Le tocilizumab est-il un bon paratonnerre? Face au coronavirus, ce médicament calme la tempête immunitaire qui survient parfois dans notre corps, au point d’aggraver la maladie? «Je dirais que c’est un outil de plus dans l’arsenal thérapeutique contre Covid, mais qu’il faut aller plus loin dans les études», résume le professeur Yazdan Yazdanpanah, responsable des maladies infectieuses à l’hôpital Bichat à Paris (18e siècle).

Fin avril, on parlait de cette molécule, administrée depuis 2010 aux patients atteints de polyarthrite rhumatoïde.
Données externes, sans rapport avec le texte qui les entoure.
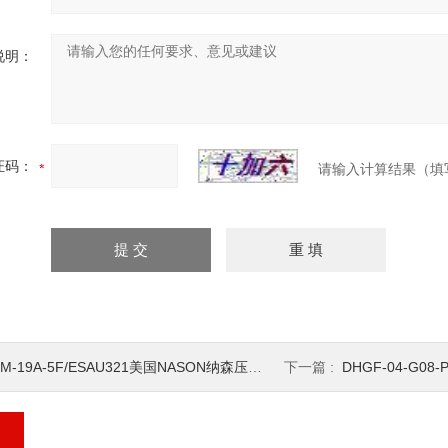
说明：
证码：
请输入计算结果（填
M-19A-5F/ESAU321美国NASON纳森压力传感器压力开关
下一篇 :
DHGF-04-G08-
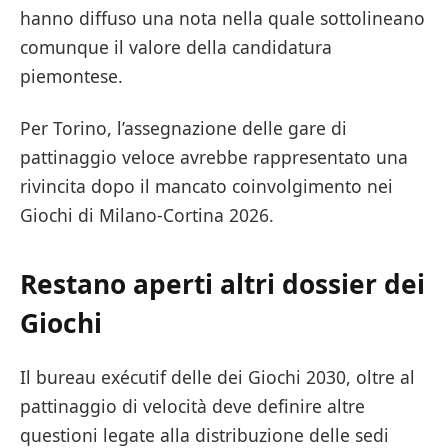
hanno diffuso una nota nella quale sottolineano
comunque il valore della candidatura
piemontese.
Per Torino, l’assegnazione delle gare di
pattinaggio veloce avrebbe rappresentato una
rivincita dopo il mancato coinvolgimento nei
Giochi di Milano-Cortina 2026.
Restano aperti altri dossier dei
Giochi
Il bureau exécutif delle dei Giochi 2030, oltre al
pattinaggio di velocità deve definire altre
questioni legate alla distribuzione delle sedi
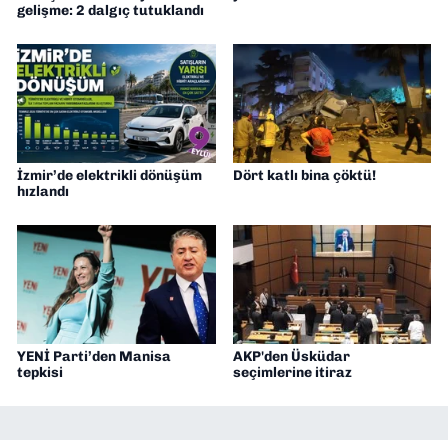
gelişme: 2 dalgıç tutuklandı
İzmir’de elektrikli dönüşüm
Dört katlı bina çöktü!
hızlandı
YENİ Parti’den Manisa
AKP'den Üsküdar
tepkisi
seçimlerine itiraz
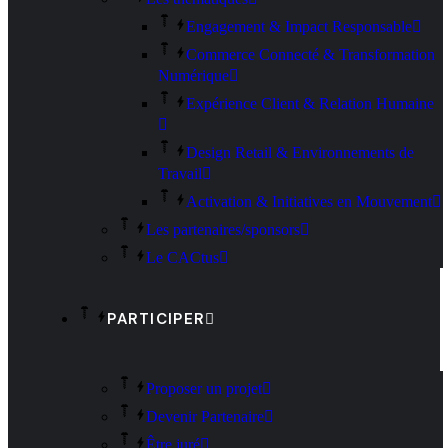
Engagement & Impact Responsable
Commerce Connecté & Transformation
Numérique
Expérience Client & Relation Humaine
Design Retail & Environnements de
Travail
Activation & Initiatives en Mouvement
Les partenaires/sponsors
Le CACtus
PARTICIPER
Proposer un projet
Devenir Partenaire
Être juré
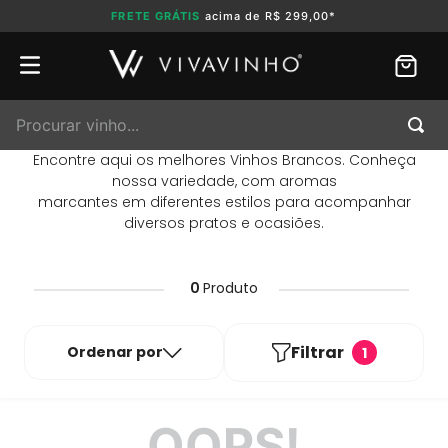
FRETE GRÁTIS
acima de R$ 299,00*
Procurar vinho...
Encontre aqui os melhores Vinhos Brancos. Conheça
nossa variedade, com aromas
marcantes em diferentes estilos para acompanhar
diversos pratos e ocasiões.
0
Produto
Filtrar
Ordenar por
1
OOPS!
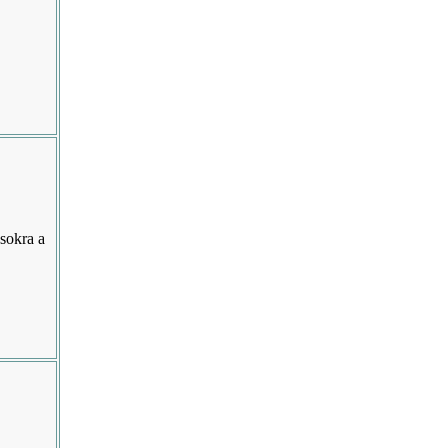
ásokra a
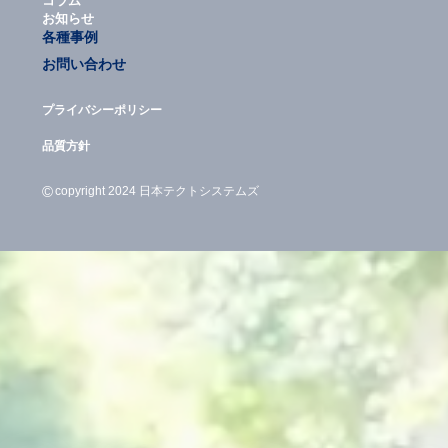
コラム
お知らせ
各種事例
お問い合わせ
プライバシーポリシー
品質方針
©
copyright 2024 日本テクトシステムズ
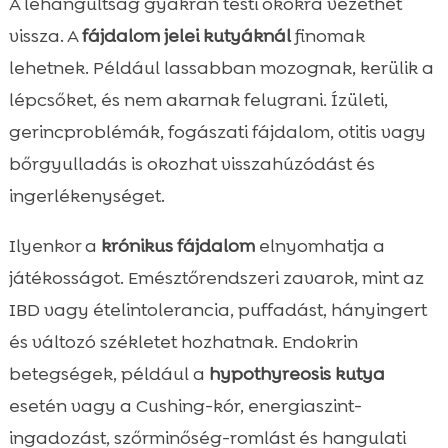
A lehangultság gyakran testi okokra vezethet
vissza. A
fájdalom jelei kutyáknál
finomak
lehetnek. Például lassabban mozognak, kerülik a
lépcsőket, és nem akarnak felugrani. Ízületi,
gerincproblémák, fogászati fájdalom, otitis vagy
bőrgyulladás is okozhat visszahúzódást és
ingerlékenységet.
Ilyenkor a
krónikus fájdalom
elnyomhatja a
játékosságot. Emésztőrendszeri zavarok, mint az
IBD vagy ételintolerancia, puffadást, hányingert
és változó székletet hozhatnak. Endokrin
betegségek, például a
hypothyreosis kutya
esetén vagy a Cushing-kór, energiaszint-
ingadozást, szőrminőség-romlást és hangulati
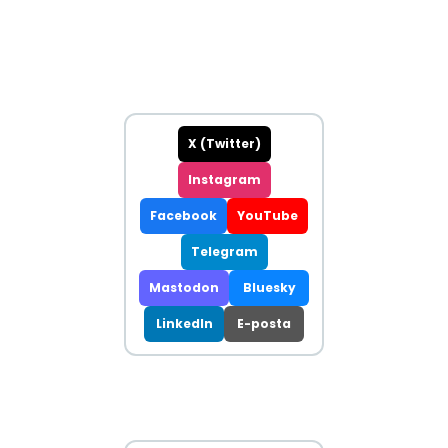
X (Twitter)
Instagram
Facebook
YouTube
Telegram
Mastodon
Bluesky
LinkedIn
E-posta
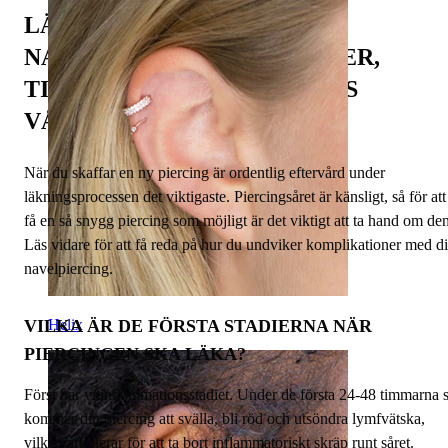
LÄKNINGSPROCESSEN AV
NAVELPIERCINGAR: STADIER,
TIDSLINJE OCH EXPERTENS
VÅRDTIPS
När du skaffar en ny piercing är ordentlig eftervård under
läkningsprocessen det viktigaste. Piercingsåret är känsligt, så för att
få en så snygg piercing som möjligt är det viktigt att ta hand om den
Läs vidare för att få reda på hur du undviker komplikationer med d
navelpiercing.
VILKA ÄR DE FÖRSTA STADIERNA NÄR
Helix
PIERCINGEN SKA LÄKA?
Först har vi inflammationsstadiet. Under de första 24-48 timmarna 
kommer din piercing att svälla, bli röd och utsöndra lymfvätska,
vilket cirkulerar för att ta bort inflammatoriskt skräp runt såret.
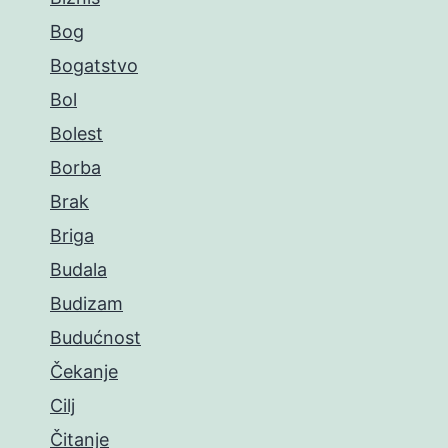
Bog
Bogatstvo
Bol
Bolest
Borba
Brak
Briga
Budala
Budizam
Budućnost
Čekanje
Cilj
Čitanje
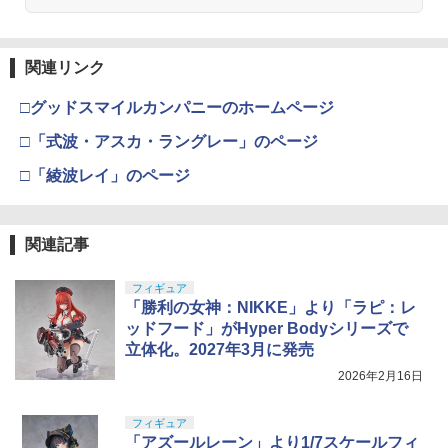
関連リンク
□グッドスマイルカンパニーのホームページ
□「式波・アスカ・ラングレー」のページ
□「綾波レイ」のページ
関連記事
フィギュア
「勝利の女神：NIKKE」より「ラピ：レ
ッドフード」がHyper Bodyシリーズで
立体化。2027年3月に発売
2026年2月16日
フィギュア
「アズールレーン」より1/7スケールフィ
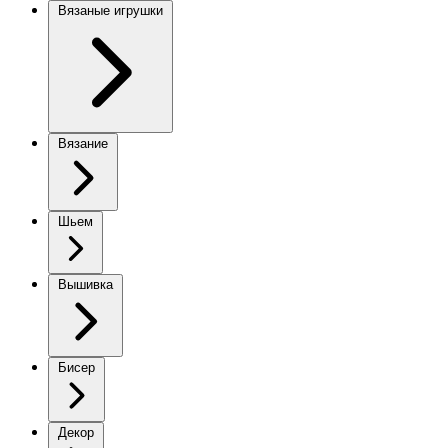
Вязаные игрушки
Вязание
Шьем
Вышивка
Бисер
Декор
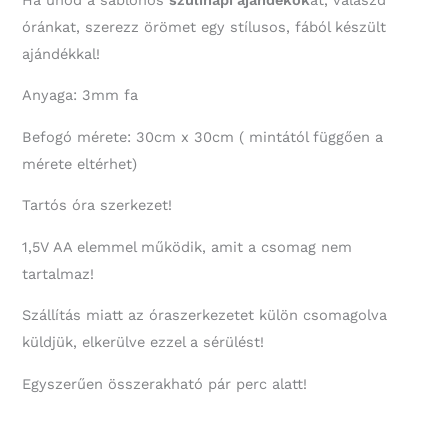
óránkat, szerezz örömet egy stílusos, fából készült
ajándékkal!
Anyaga: 3mm fa
Befogó mérete: 30cm x 30cm ( mintától függően a
mérete eltérhet)
Tartós óra szerkezet!
1,5V AA elemmel működik, amit a csomag nem
tartalmaz!
Szállítás miatt az óraszerkezetet külön csomagolva
küldjük, elkerülve ezzel a sérülést!
Egyszerűen összerakható pár perc alatt!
Les Hôpitaux de Paris (AP-HP) avaient précipité leur communication, invoquant une «amélioration significative du pronostic des patients» admis pour une pneumonie à Covid modérée à sévère. Dans la foulée, le comité indépendant chargé de suivre l’étude a démissionné, protestant contre les résultats fournis avant la fin du procès.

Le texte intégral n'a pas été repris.